Ultimately, I liked it.  I’ve said before that I was a bit of a chola growing up, it was the only way I could express my Afro-Latina identity before globalization made it more possible for me to link up other Panamanians in my area.  I grew up reading Lowrider magazine and felt the most welcome–and myself–with most of the other Latinos, including the cholos, in school.  This didn’t offend me, but I can’t speak for others.  Run was definitely inspired enough to draw a cast of realistic characters, but they may ruffle some feathers.  To be fair, at the end of Mutafukaz, Run gets all educational on us and gives us the history of the various gangs that were the inspiration for the gangs in the comic like the Madre Suerte for example.

The art is dark, which adds to the overall sense of dread that Vinz and Lino experience at being disenfranchised and trying to get by past the gangs and the lack of options.  Mutafukaz is mostly in color, but there are parts that are in black and white, which give it a real film noir quality.

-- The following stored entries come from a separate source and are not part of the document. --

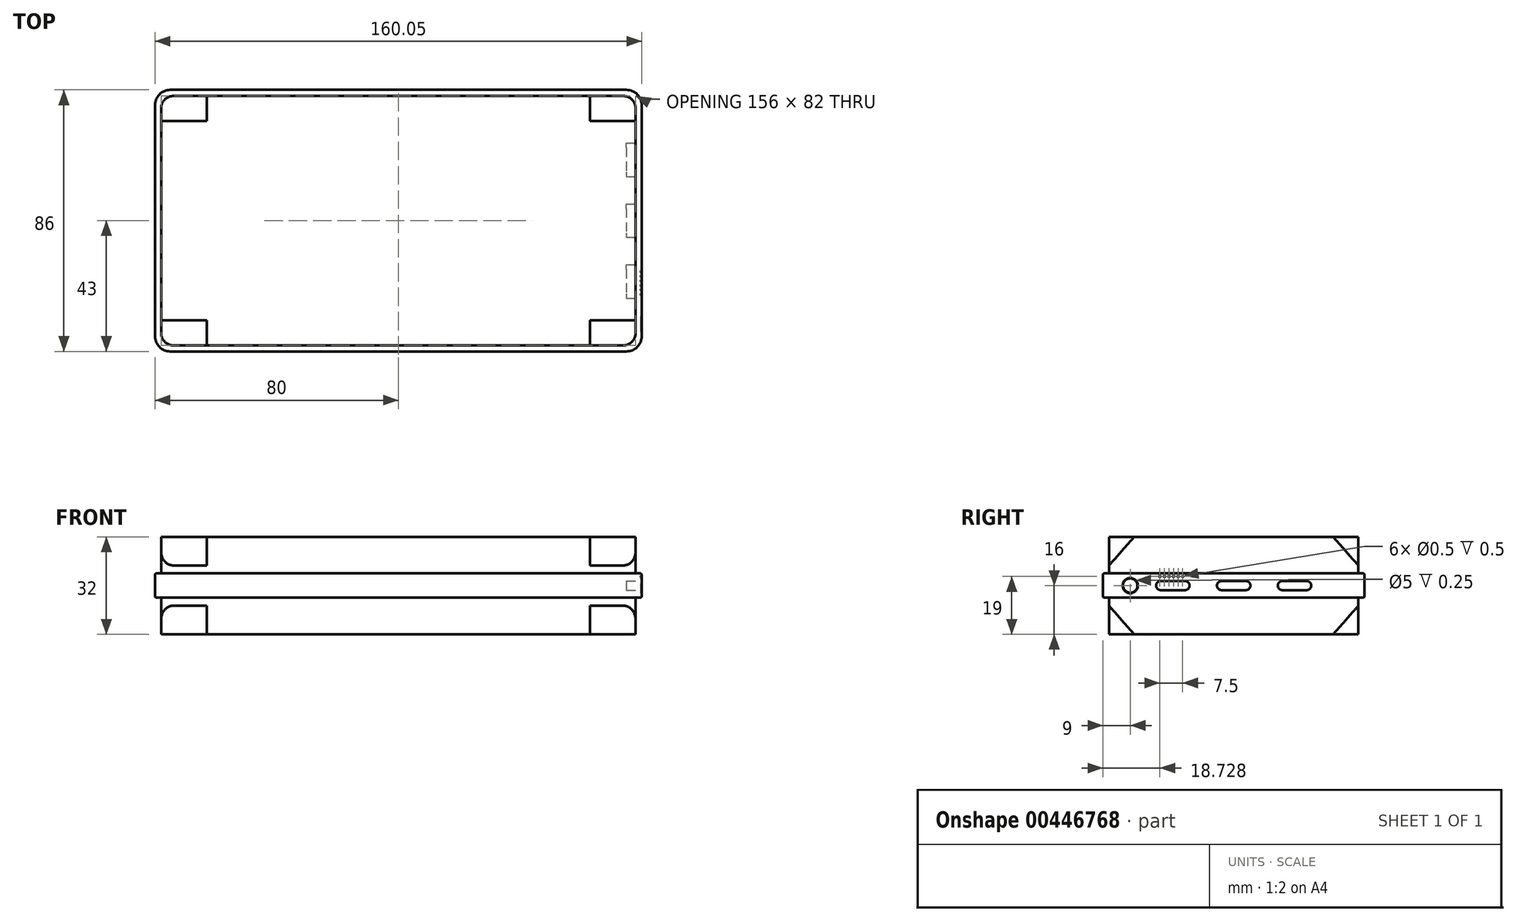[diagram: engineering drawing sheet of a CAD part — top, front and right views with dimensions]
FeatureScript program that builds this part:
annotation { "Feature Type Name" : "Feature", "Feature Type Description" : "" }
export const myFeature = defineFeature(function(context is Context, id is Id, definition is map)
    precondition{}
    {
        {
            var Q0;
            Q0=qCreatedBy(makeId("Top.planeOp"),FACE);
            var sketch = newSketch(context, id + "F0", { "sketchPlane" : qUnion([Q0])});
            skLineSegment(sketch, "E0.bottom", {"start": v(0, 43) * mm, "end": v(80, 43) * mm});
            skLineSegment(sketch, "E0.top", {"start": v(0, 0) * mm, "end": v(80, 0) * mm});
            skLineSegment(sketch, "E0.left", {"start": v(0, 43) * mm, "end": v(0, 0) * mm});
            skLineSegment(sketch, "E0.right", {"start": v(80, 43) * mm, "end": v(80, 0) * mm});
            skSolve(sketch);
        }
        {
            var Q0;
            Q0=makeQuery(id+"F0.imprint","IMPRINT",FACE,{"disambiguationData":[TD([[makeQuery(id+"F0.imprint","IMPRINT",EDGE,{"derivedFrom":sQuery(id+"F0.wireOp",EDGE,"E0.bottom")}),-1.0]])]});
            var Q1;
            Q1=makeQuery(id+"F0.imprint","IMPRINT",FACE,{"disambiguationData":[TD([[makeQuery(id+"F0.imprint","IMPRINT",EDGE,{"derivedFrom":sQuery(id+"F0.wireOp",EDGE,"E0.top")}),-1.0]])]});
            extrude(context, id + "F1", {"entities" : qUnion([Q0, Q1]), "depth" : 4 * mm});
        }
        {
            var Q0;
            Q0=makeQuery(id+"F1.opExtrude","CAP_FACE",FACE,{"disambiguationData":[OSD([sQuery(id+"F0.wireOp",EDGE,"E0.bottom"),sQuery(id+"F0.wireOp",EDGE,"E0.top"),sQuery(id+"F0.wireOp",EDGE,"E0.left"),sQuery(id+"F0.wireOp",EDGE,"E0.right")])],"isStart":false});
            var sketch = newSketch(context, id + "F2", { "sketchPlane" : qUnion([Q0])});
            skLineSegment(sketch, "E1.bottom", {"start": v(0, 0) * mm, "end": v(78, 0) * mm});
            skLineSegment(sketch, "E1.top", {"start": v(0, 41) * mm, "end": v(78, 41) * mm});
            skLineSegment(sketch, "E1.left", {"start": v(0, 0) * mm, "end": v(0, 41) * mm});
            skLineSegment(sketch, "E1.right", {"start": v(78, 0) * mm, "end": v(78, 41) * mm});
            skSolve(sketch);
        }
        {
            var Q0;
            Q0=makeQuery(id+"F2.imprint","IMPRINT",FACE,{"disambiguationData":[TD([[makeQuery(id+"F2.imprint","IMPRINT",EDGE,{"derivedFrom":sQuery(id+"F2.wireOp",EDGE,"E1.bottom")}),1.0]])]});
            extrude(context, id + "F3", {"entities" : qUnion([Q0]), "operationType" : NewBodyOperationType.ADD, "depth" : 12 * mm});
        }
        {
            var Q0;
            Q0=makeQuery(id+"F1.opExtrude","SWEPT_EDGE",EDGE,{"disambiguationData":[OSD([sQuery(id+"F0.wireOp",EDGE,"E0.bottom"),sQuery(id+"F0.wireOp",EDGE,"E0.right")])]});
            fillet(context, id + "F4", {"entities" : qUnion([Q0]), "radius" : 5 * mm, "tangentPropagation" : true, "allowEdgeOverflow" : false});
        }
        {
            var Q0;
            Q0=makeQuery(id+"F1.opExtrude","CAP_EDGE",EDGE,{"disambiguationData":[OSD([sQuery(id+"F0.wireOp",EDGE,"E0.bottom")])],"isStart":false});
            var Q1;
            {var subQ0=sQuery(id+"F0.wireOp",EDGE,"E0.right");var subQ1=sQuery(id+"F0.wireOp",EDGE,"E0.bottom");Q1=makeQuery(id+"F4.opFillet","BLEND_EDGE",EDGE,{"blendedFrom":[makeQuery(id+"F1.opExtrude","SWEPT_EDGE",EDGE,{"disambiguationData":[OSD([subQ1,subQ0])]}),makeQuery(id+"F1.opExtrude","CAP_FACE",FACE,{"disambiguationData":[OSD([subQ1,sQuery(id+"F0.wireOp",EDGE,"E0.top"),sQuery(id+"F0.wireOp",EDGE,"E0.left"),subQ0])],"isStart":false})],"blendedInto":[makeQuery(id+"F1.opExtrude","CAP_FACE",FACE,{"disambiguationData":[OSD([subQ1,sQuery(id+"F0.wireOp",EDGE,"E0.top"),sQuery(id+"F0.wireOp",EDGE,"E0.left"),subQ0])],"isStart":false})]});}
            var Q2;
            Q2=makeQuery(id+"F1.opExtrude","CAP_EDGE",EDGE,{"disambiguationData":[OSD([sQuery(id+"F0.wireOp",EDGE,"E0.right")])],"isStart":false});
            fillet(context, id + "F5", {"entities" : qUnion([Q0, Q1, Q2]), "radius" : 0.5 * mm, "tangentPropagation" : true, "allowEdgeOverflow" : false});
        }
        {
            var Q0;
            Q0=makeQuery(id+"F3.opExtrude","SWEPT_FACE",FACE,{"disambiguationData":[OSD([sQuery(id+"F2.wireOp",EDGE,"E1.right")])]});
            var sketch = newSketch(context, id + "F6", { "sketchPlane" : qUnion([Q0])});
            skLineSegment(sketch, "E2.0", {"start": v(0, 16) * mm, "end": v(41, 16) * mm});
            skLineSegment(sketch, "E3.0", {"start": v(41, 16) * mm, "end": v(41, 4) * mm});
            skLineSegment(sketch, "E4.0.3", {"start": v(41, 16) * mm, "end": v(0, 16) * mm});
            skLineSegment(sketch, "E5.0.1", {"start": v(41, 4) * mm, "end": v(41, 16) * mm});
            skLineSegment(sketch, "E6.0.0", {"start": v(0, 4) * mm, "end": v(41, 4) * mm});
            skLineSegment(sketch, "E6.0.3", {"start": v(0, 16) * mm, "end": v(0, 4) * mm});
            skLineSegment(sketch, "E7", {"start": v(32.73, 16) * mm, "end": v(41, 6.62) * mm});
            skSolve(sketch);
        }
        {
            var Q0;
            {var subQ3=sQuery(id+"F6.wireOp",EDGE,"E7");Q0=makeQuery(id+"F6.imprint","IMPRINT",FACE,{"disambiguationData":[TD([[makeQuery(id+"F6.imprint","IMPRINT",EDGE,{"derivedFrom":subQ3}),1.0]])]});}
            extrude(context, id + "F7", {"entities" : qUnion([Q0]), "operationType" : NewBodyOperationType.REMOVE, "oppositeDirection" : true, "depth" : 15 * mm});
        }
        {
            var Q0;
            Q0=makeQuery(id+"F3.opExtrude","SWEPT_EDGE",EDGE,{"disambiguationData":[OSD([sQuery(id+"F2.wireOp",EDGE,"E1.top"),sQuery(id+"F2.wireOp",EDGE,"E1.right")])]});
            fillet(context, id + "F8", {"entities" : qUnion([Q0]), "radius" : 4 * mm, "tangentPropagation" : true, "allowEdgeOverflow" : false});
        }
        {
            var Q0;
            Q0=makeQuery(id+"F1.opExtrude","SWEPT_BODY",BODY,{"disambiguationData":[OSD([sQuery(id+"F0.wireOp",EDGE,"E0.bottom"),sQuery(id+"F0.wireOp",EDGE,"E0.top"),sQuery(id+"F0.wireOp",EDGE,"E0.left"),sQuery(id+"F0.wireOp",EDGE,"E0.right")])]});
            var Q1;
            Q1=makeQuery(id+"F3.boolean.opBoolean","MERGE",FACE,{"derivedFrom":[makeQuery(id+"F1.opExtrude","SWEPT_FACE",FACE,{"disambiguationData":[OSD([sQuery(id+"F0.wireOp",EDGE,"E0.top")])]}),makeQuery(id+"F3.opExtrude","SWEPT_FACE",FACE,{"disambiguationData":[OSD([sQuery(id+"F2.wireOp",EDGE,"E1.bottom")])]})]});
            mirror(context, id + "F9", {"operationType" : NewBodyOperationType.ADD, "entities" : qUnion([Q0]), "mirrorPlane" : qUnion([Q1])});
        }
        {
            var Q0;
            Q0=makeQuery(id+"F1.opExtrude","SWEPT_BODY",BODY,{"disambiguationData":[OSD([sQuery(id+"F0.wireOp",EDGE,"E0.bottom"),sQuery(id+"F0.wireOp",EDGE,"E0.top"),sQuery(id+"F0.wireOp",EDGE,"E0.left"),sQuery(id+"F0.wireOp",EDGE,"E0.right")])]});
            var Q1;
            {var subQ0=makeQuery(id+"F3.boolean.opBoolean","MERGE",FACE,{"derivedFrom":[makeQuery(id+"F1.opExtrude","SWEPT_FACE",FACE,{"disambiguationData":[OSD([sQuery(id+"F0.wireOp",EDGE,"E0.left")])]}),makeQuery(id+"F3.opExtrude","SWEPT_FACE",FACE,{"disambiguationData":[OSD([sQuery(id+"F2.wireOp",EDGE,"E1.left")])]})]});Q1=makeQuery(id+"F9.boolean.opBoolean","MERGE",FACE,{"derivedFrom":[subQ0,makeQuery(id+"F9.opPattern","COPY",FACE,{"derivedFrom":subQ0,"instanceName":"1"})]});}
            mirror(context, id + "F10", {"operationType" : NewBodyOperationType.ADD, "entities" : qUnion([Q0]), "mirrorPlane" : qUnion([Q1])});
        }
        {
            var Q0;
            Q0=makeQuery(id+"F1.opExtrude","SWEPT_BODY",BODY,{"disambiguationData":[OSD([sQuery(id+"F0.wireOp",EDGE,"E0.bottom"),sQuery(id+"F0.wireOp",EDGE,"E0.top"),sQuery(id+"F0.wireOp",EDGE,"E0.left"),sQuery(id+"F0.wireOp",EDGE,"E0.right")])]});
            var Q1;
            {var subQ0=makeQuery(id+"F1.opExtrude","CAP_FACE",FACE,{"disambiguationData":[OSD([sQuery(id+"F0.wireOp",EDGE,"E0.bottom"),sQuery(id+"F0.wireOp",EDGE,"E0.top"),sQuery(id+"F0.wireOp",EDGE,"E0.left"),sQuery(id+"F0.wireOp",EDGE,"E0.right")])],"isStart":true});var subQ1=makeQuery(id+"F9.boolean.opBoolean","MERGE",FACE,{"derivedFrom":[subQ0,makeQuery(id+"F9.opPattern","COPY",FACE,{"derivedFrom":subQ0,"instanceName":"1"})]});Q1=makeQuery(id+"F10.boolean.opBoolean","MERGE",FACE,{"derivedFrom":[subQ1,makeQuery(id+"F10.opPattern","COPY",FACE,{"derivedFrom":subQ1,"instanceName":"1"})]});}
            mirror(context, id + "F11", {"operationType" : NewBodyOperationType.ADD, "entities" : qUnion([Q0]), "mirrorPlane" : qUnion([Q1])});
        }
        {
            var Q0;
            {var subQ0=makeQuery(id+"F1.opExtrude","SWEPT_FACE",FACE,{"disambiguationData":[OSD([sQuery(id+"F0.wireOp",EDGE,"E0.right")])]});var subQ1=makeQuery(id+"F9.boolean.opBoolean","MERGE",FACE,{"derivedFrom":[subQ0,makeQuery(id+"F9.opPattern","COPY",FACE,{"derivedFrom":subQ0,"instanceName":"1"})]});Q0=makeQuery(id+"F11.boolean.opBoolean","MERGE",FACE,{"derivedFrom":[subQ1,makeQuery(id+"F11.opPattern","COPY",FACE,{"derivedFrom":subQ1,"instanceName":"1"})]});}
            var sketch = newSketch(context, id + "F12", { "sketchPlane" : qUnion([Q0])});
            skLineSegment(sketch, "E8.bottom", {"start": v(4, -1.5) * mm, "end": v(-4, -1.5) * mm});
            skLineSegment(sketch, "E8.top", {"start": v(4, 1.5) * mm, "end": v(-4, 1.5) * mm});
            skPoint(sketch, "E8.middle", {"position": v(0, 0) * mm});
            skArc(sketch, "E9", {"start": v(-4, 1.5) * mm, "mid": v(-5.5, 0) * mm, "end": v(-4, -1.5) * mm});
            skArc(sketch, "E10", {"start": v(4, -1.5) * mm, "mid": v(5.5, 0) * mm, "end": v(4, 1.5) * mm});
            skLineSegment(sketch, "E11.bottom", {"start": v(24, -1.5) * mm, "end": v(16, -1.5) * mm});
            skLineSegment(sketch, "E11.top", {"start": v(24, 1.5) * mm, "end": v(16, 1.5) * mm});
            skArc(sketch, "E12", {"start": v(16, 1.5) * mm, "mid": v(14.5, 0) * mm, "end": v(16, -1.5) * mm});
            skArc(sketch, "E13", {"start": v(24, -1.5) * mm, "mid": v(25.5, 0) * mm, "end": v(24, 1.5) * mm});
            skLineSegment(sketch, "E14.bottom", {"start": v(-16, -1.5) * mm, "end": v(-24, -1.5) * mm});
            skLineSegment(sketch, "E14.top", {"start": v(-16, 1.5) * mm, "end": v(-24, 1.5) * mm});
            skArc(sketch, "E15", {"start": v(-24, 1.5) * mm, "mid": v(-25.5, 0) * mm, "end": v(-24, -1.5) * mm});
            skArc(sketch, "E16", {"start": v(-16, -1.5) * mm, "mid": v(-14.5, 0) * mm, "end": v(-16, 1.5) * mm});
            skCircle(sketch, "E17", {"center": v(-34, 0) * mm, "radius": 2.5 * mm});
            skSolve(sketch);
        }
        {
            var Q0;
            Q0=makeQuery(id+"F12.imprint","IMPRINT",FACE,{"disambiguationData":[TD([[makeQuery(id+"F12.imprint","IMPRINT",EDGE,{"derivedFrom":sQuery(id+"F12.wireOp",EDGE,"E17")}),1.0]])]});
            extrude(context, id + "F13", {"entities" : qUnion([Q0]), "operationType" : NewBodyOperationType.REMOVE, "oppositeDirection" : true, "depth" : 0.25 * mm});
        }
        {
            var Q0;
            Q0=makeQuery(id+"F12.imprint","IMPRINT",FACE,{"disambiguationData":[TD([[makeQuery(id+"F12.imprint","IMPRINT",EDGE,{"derivedFrom":sQuery(id+"F12.wireOp",EDGE,"E14.bottom")}),-1.0]])]});
            var Q1;
            Q1=makeQuery(id+"F12.imprint","IMPRINT",FACE,{"disambiguationData":[TD([[makeQuery(id+"F12.imprint","IMPRINT",EDGE,{"derivedFrom":sQuery(id+"F12.wireOp",EDGE,"E8.bottom")}),-1.0]])]});
            var Q2;
            Q2=makeQuery(id+"F12.imprint","IMPRINT",FACE,{"disambiguationData":[TD([[makeQuery(id+"F12.imprint","IMPRINT",EDGE,{"derivedFrom":sQuery(id+"F12.wireOp",EDGE,"E11.bottom")}),-1.0]])]});
            extrude(context, id + "F14", {"entities" : qUnion([Q0, Q1, Q2]), "operationType" : NewBodyOperationType.REMOVE, "oppositeDirection" : true, "depth" : 5 * mm});
        }
        {
            var Q0;
            Q0=makeQuery(id+"F13.boolean.opBoolean","COPY",FACE,{"derivedFrom":makeQuery(id+"F13.opExtrude","CAP_FACE",FACE,{"disambiguationData":[OSD([sQuery(id+"F12.wireOp",EDGE,"E17")])],"isStart":false})});
            var sketch = newSketch(context, id + "F15", { "sketchPlane" : qUnion([Q0])});
            skCircle(sketch, "E18", {"center": v(-34, 0) * mm, "radius": 2.38 * mm});
            skSolve(sketch);
        }
        {
            var Q0;
            Q0=makeQuery(id+"F15.imprint","IMPRINT",FACE,{"disambiguationData":[TD([[makeQuery(id+"F15.imprint","IMPRINT",EDGE,{"derivedFrom":sQuery(id+"F15.wireOp",EDGE,"E18")}),1.0]])]});
            extrude(context, id + "F16", {"entities" : qUnion([Q0]), "operationType" : NewBodyOperationType.ADD, "depth" : 0.3 * mm});
        }
        {
            var Q0;
            {var subQ0=makeQuery(id+"F1.opExtrude","SWEPT_FACE",FACE,{"disambiguationData":[OSD([sQuery(id+"F0.wireOp",EDGE,"E0.right")])]});var subQ1=makeQuery(id+"F9.boolean.opBoolean","MERGE",FACE,{"derivedFrom":[subQ0,makeQuery(id+"F9.opPattern","COPY",FACE,{"derivedFrom":subQ0,"instanceName":"1"})]});Q0=makeQuery(id+"F11.boolean.opBoolean","MERGE",FACE,{"derivedFrom":[subQ1,makeQuery(id+"F11.opPattern","COPY",FACE,{"derivedFrom":subQ1,"instanceName":"1"})]});}
            var sketch = newSketch(context, id + "F17", { "sketchPlane" : qUnion([Q0])});
            skCircle(sketch, "E19", {"center": v(-21.27, 3) * mm, "radius": 0.25 * mm});
            skCircle(sketch, "E20", {"center": v(-18.27, 3) * mm, "radius": 0.25 * mm});
            skCircle(sketch, "E21", {"center": v(-16.77, 3) * mm, "radius": 0.25 * mm});
            skCircle(sketch, "E22", {"center": v(-22.77, 3) * mm, "radius": 0.25 * mm});
            skCircle(sketch, "E23", {"center": v(-24.27, 3) * mm, "radius": 0.25 * mm});
            skCircle(sketch, "E24", {"center": v(-19.77, 3) * mm, "radius": 0.25 * mm});
            skSolve(sketch);
        }
        {
            var Q0;
            Q0=qSketchRegion(id+"F17",true);
            extrude(context, id + "F18", {"entities" : qUnion([Q0]), "operationType" : NewBodyOperationType.REMOVE, "oppositeDirection" : true, "depth" : 0.5 * mm});
        }
    });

In short, Mutafukaz is part teenage fantasy and fetishization of minority subcultures in the United States, Mexican culture, and film noir–think Roman Polanski’s Chinatown–meets gangster movie from the early 90s. It’s heavy, and even political, but it’s right up my alley as a fan of all of the above–minus the fetishization–and if you like any of the aforementioned, you will too.  Just make sure you’re ready because it’s one hell of a fever dream of a comic.